** START PAGE EXCERPT **

What keeps you volunteering with the Green Seattle Partnership?
I love the work. I love watching the land transform in front of my eyes. I love working with the Green Seattle Partnership staff. I love working with the volunteers. I love serving Mother Nature. I am so grateful for all the help I receive from Green Seattle Partnership. The Partnership provides classes and supervision that is invaluable. They also provide us with the supplies we use and the trees, shrubs and ground covers we plant.
Do you have a favorite memory from your involvement?
I remember a time when I was cutting through a mass of blackberry vines and saw what looked like a small section of a concrete block. Over the next few weeks, I saw more glimpses of concrete. I remember thinking the block was at least eight feet long. What could it be? How did it get here? In March 2017, Seattle Parks Department staff cut down blackberry canes throughout the site. It was at that time, we discovered that the concrete was part of the slab foundation of a house. We think it might have burned down in the 1950’s. We turned that foundation into a place we call “The Rack Zone.” The rack zone contains the racks where we dry most of the invasive debris we have removed from the site.
What is something funny or unusual that has happened at an event/while volunteering?

** END PAGE EXCERPT **
** START PROVIDED MATERIAL **

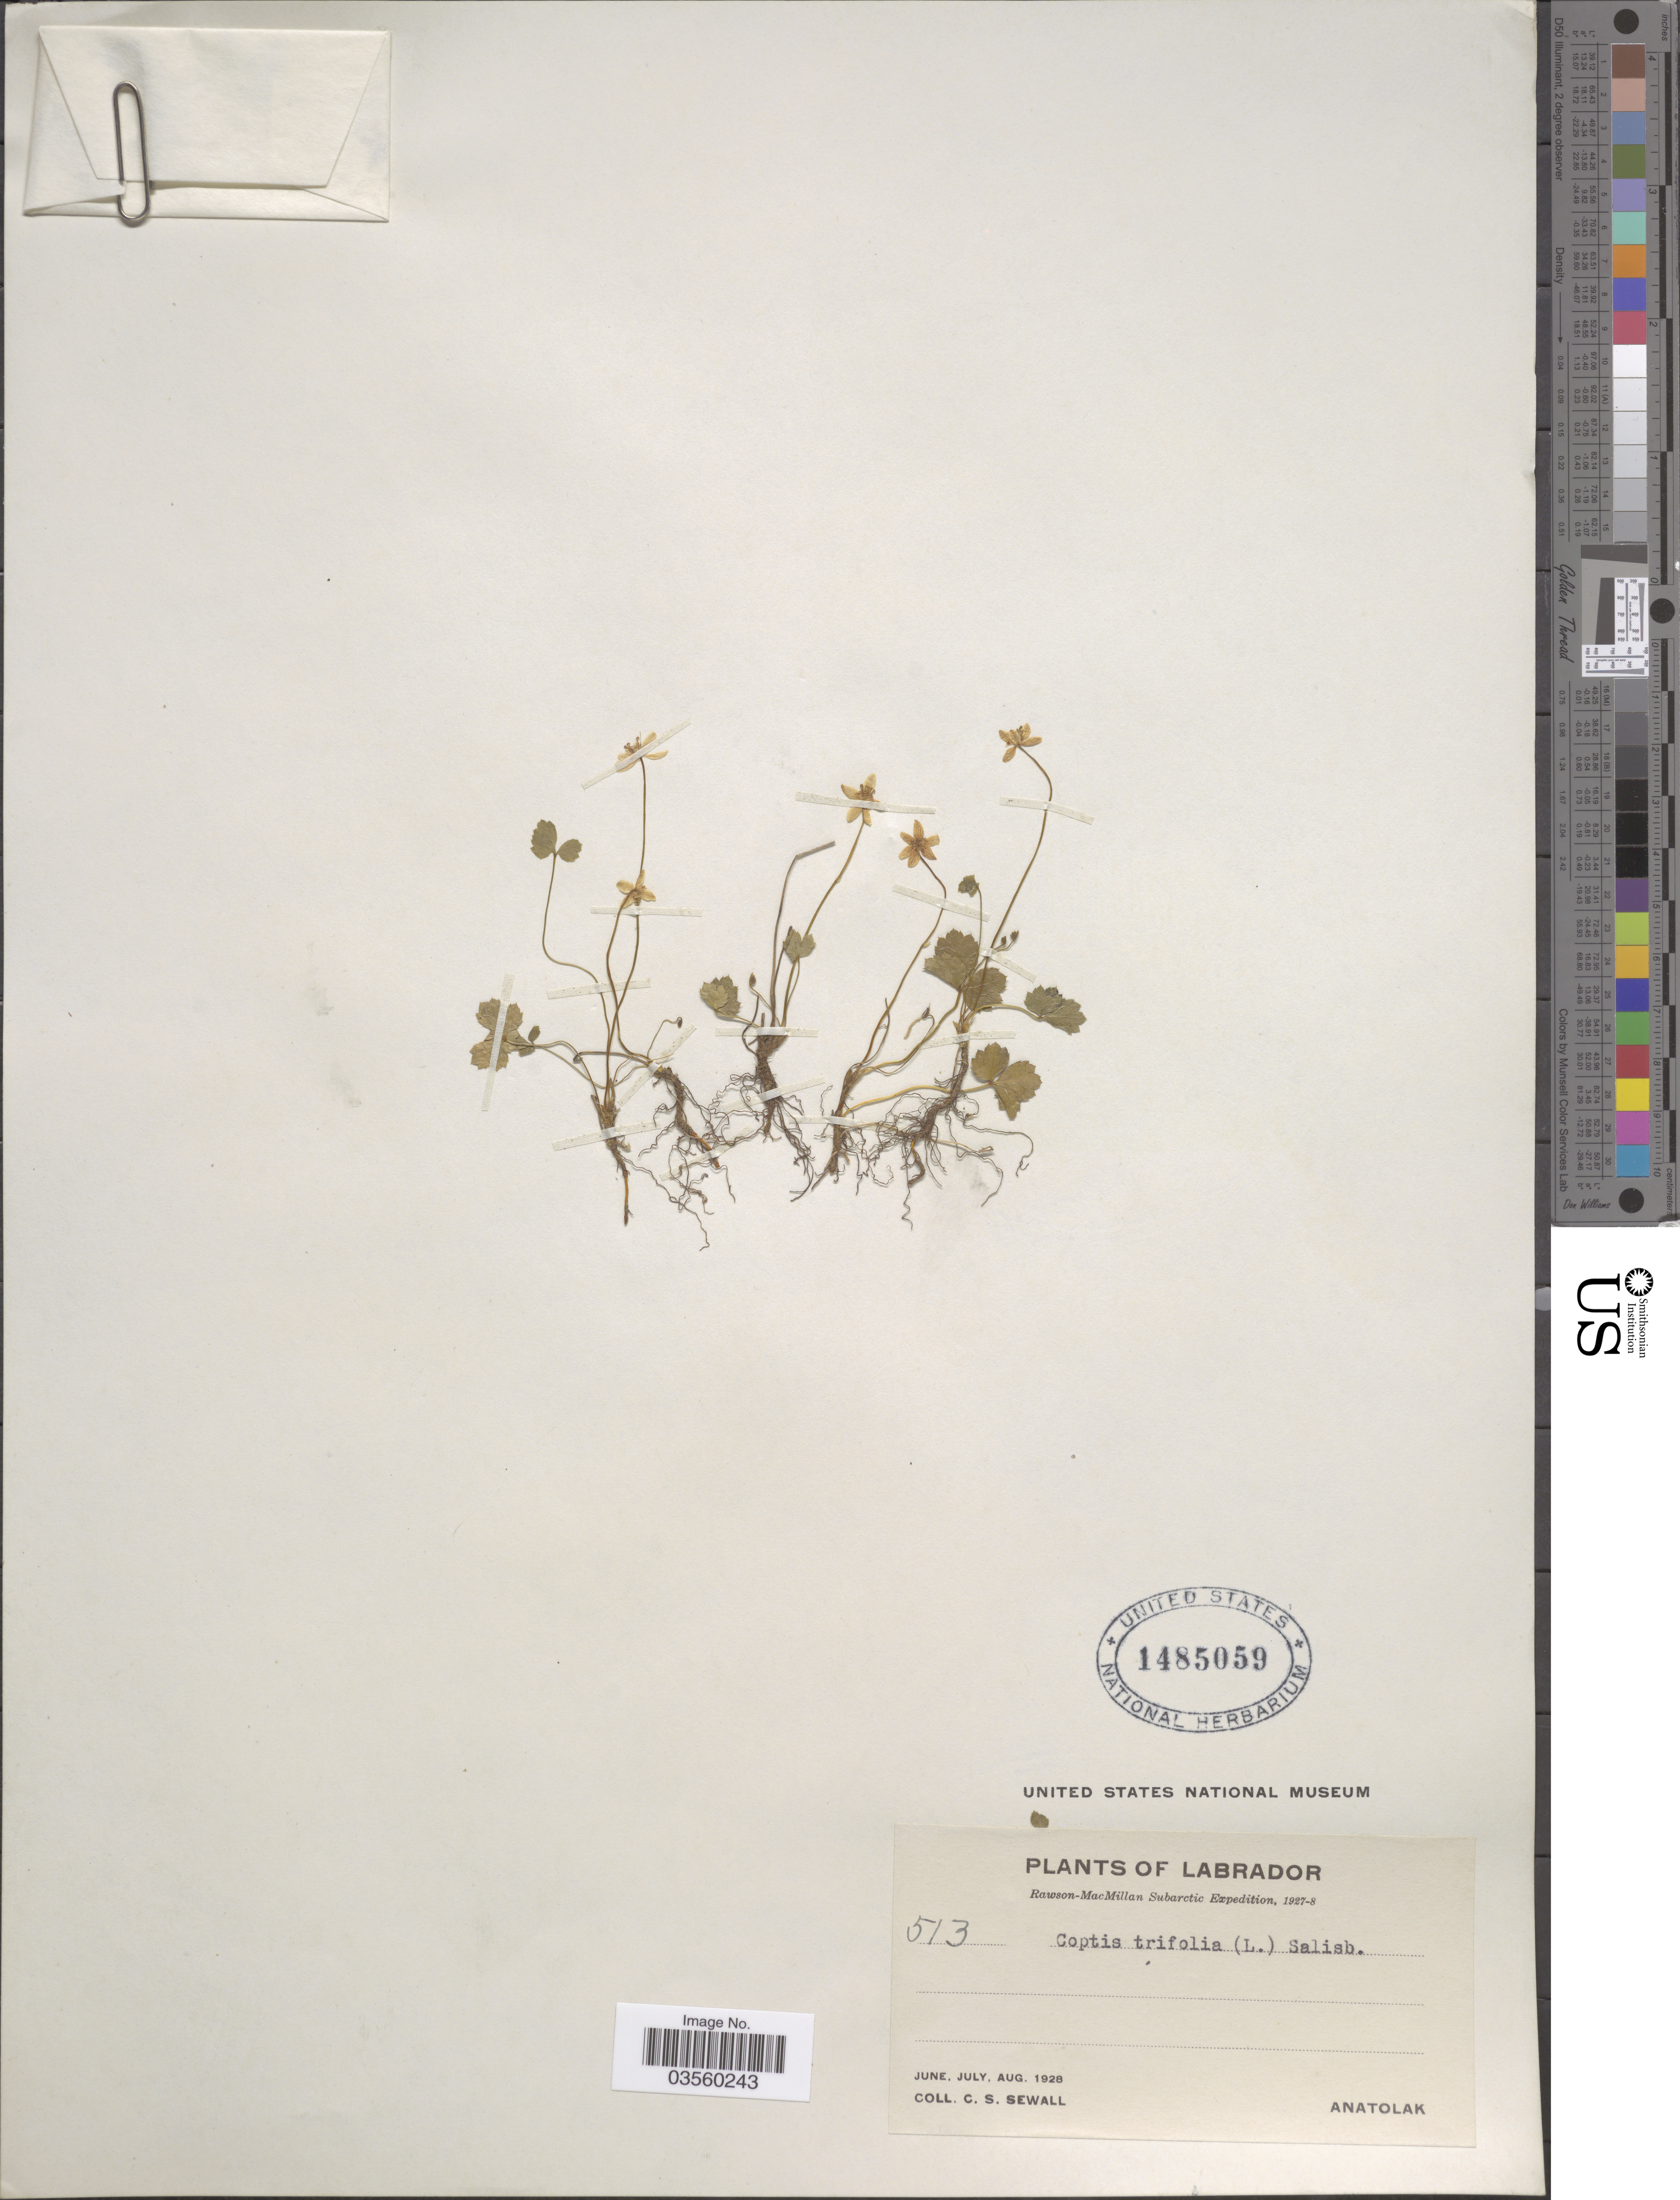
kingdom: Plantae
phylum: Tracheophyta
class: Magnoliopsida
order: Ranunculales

** END PROVIDED MATERIAL **

PROBLEM DESCRIPTION: Reproduce the volunteer interview from "I remember a" up to and including "from the site.", word for word. Work only from the volunteer interview and not from the data.

RESPONSE:
I remember a time when I was cutting through a mass of blackberry vines and saw what looked like a small section of a concrete block. Over the next few weeks, I saw more glimpses of concrete. I remember thinking the block was at least eight feet long. What could it be? How did it get here? In March 2017, Seattle Parks Department staff cut down blackberry canes throughout the site. It was at that time, we discovered that the concrete was part of the slab foundation of a house. We think it might have burned down in the 1950’s. We turned that foundation into a place we call “The Rack Zone.” The rack zone contains the racks where we dry most of the invasive debris we have removed from the site.